Summary: Calvin begins the chapter: “Here indeed, we are especially to note two things: namely, that the Lord’s glory should stand undiminished and, so to speak, in good repair, and that our consciences in the presence of his judgment should have peaceful rest and serene tranquility” (pg. 763). In order to understand Calvin’s first point about maintaining the Lord’s glory undiminished, we need to understand what he means by “the Lord’s glory.” For Calvin, the Lord’s glory is the essence of God’s reality. God is glorious. We experience this glory in the beauty of creation, in Jesus’ saving work and in the work of the Spirit in the church (because these are the actions of God self).

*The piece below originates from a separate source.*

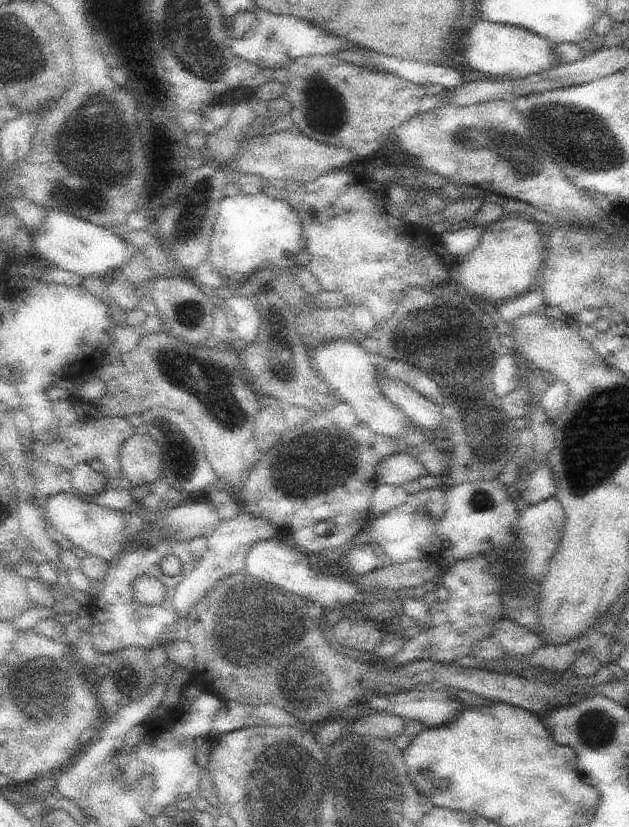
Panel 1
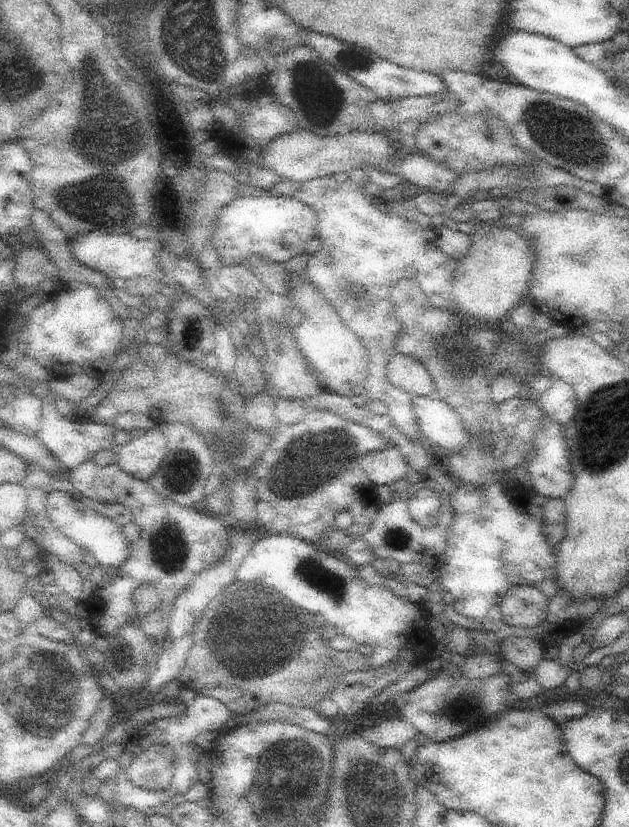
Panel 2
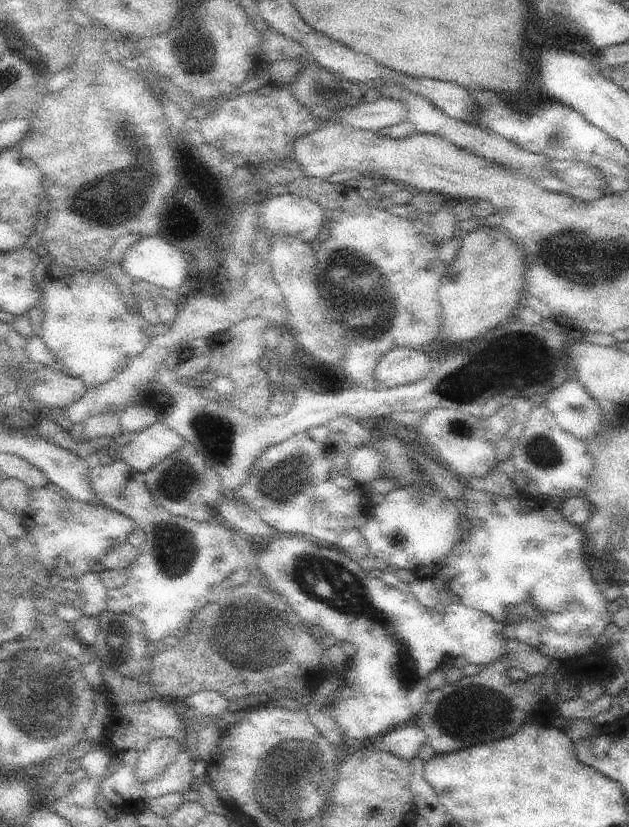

Our task is to return this glory back to God rather than keeping any of it for ourselves. The way we return it is by giving God all credit for God’s work through acts of praise and thanksgiving (giving credit where credit is due).
One way to think of this is to see God’s glory as light shining from the sun. The task of human beings is to reflect that light back to God. We reflect it back by giving God thanks and praise for everything (because it all comes from God), including our justification and salvation. We diminish God’s glory when we keep any credit for ourselves (and in this case credit for our justification/salvation). While this may seem odd to us, for Calvin it makes sense because God is the source of everything and we are merely the recipients. He writes, “For as long as man has anything to say in his own defense (meaning we say that we participate in our justification/ salvation), he detracts…from God’s glory...man cannot without sacrilege claim for himself, even a crumb of righteousness, for that same amount will then be plucked and taken away from the glory of God’s righteousness” (pg. 763-5). In essence if we keep some glory and honor for ourselves we are taking what is actually God’s, thus diminishing God’s very self.
Calvin’s second point is that when we do give all glory to God, we will to find a faith that offers us peace. “…to have faith is to strengthen the mind with constant assurance and perfect confidence, to have a place to rest and plant your foot…(because) whatever God mercifully promises (saving us through faith), he also faithfully performs” (pg. 766). Calvin’s point is that because God has promised to save us, we do not need to depend upon ourselves for salvation, but rather we can depend completely upon God to save us and thus we can find a deep and profound sense of peace. “Hence Christ is called ‘King of Peace’ (Isaiah 9:6) and “our peace” (Ephesians 2:14) because he quiets all agitation of conscience…in short, we must seek peace for ourselves solely in…Christ…” (pg. 767).
Calvin concludes with these words. “Therefore, we must come to this (realization): that believers should be convinced that their…hope for the inheritance of a Heavenly Kingdom lies in the fact that…they are freely accounted righteous (declared innocent by God and are thus forgiven)” (pg. 768).
Reflection: Once again, we see Calvin working to make sure that all “glory and honor” go to God and not to us. While this is rooted in his belief that God is the source of everything and we are merely the recipients, it is also rooted in his belief that God is loving and faithful. In other words, if we are willing to give all credit for our justification/salvation to God, then we can rest easy because God does what God promises, meaning God saves us. And nothing we can do can get in the way. Thus giving glory to God (credit where credit is due) brings us inner peace.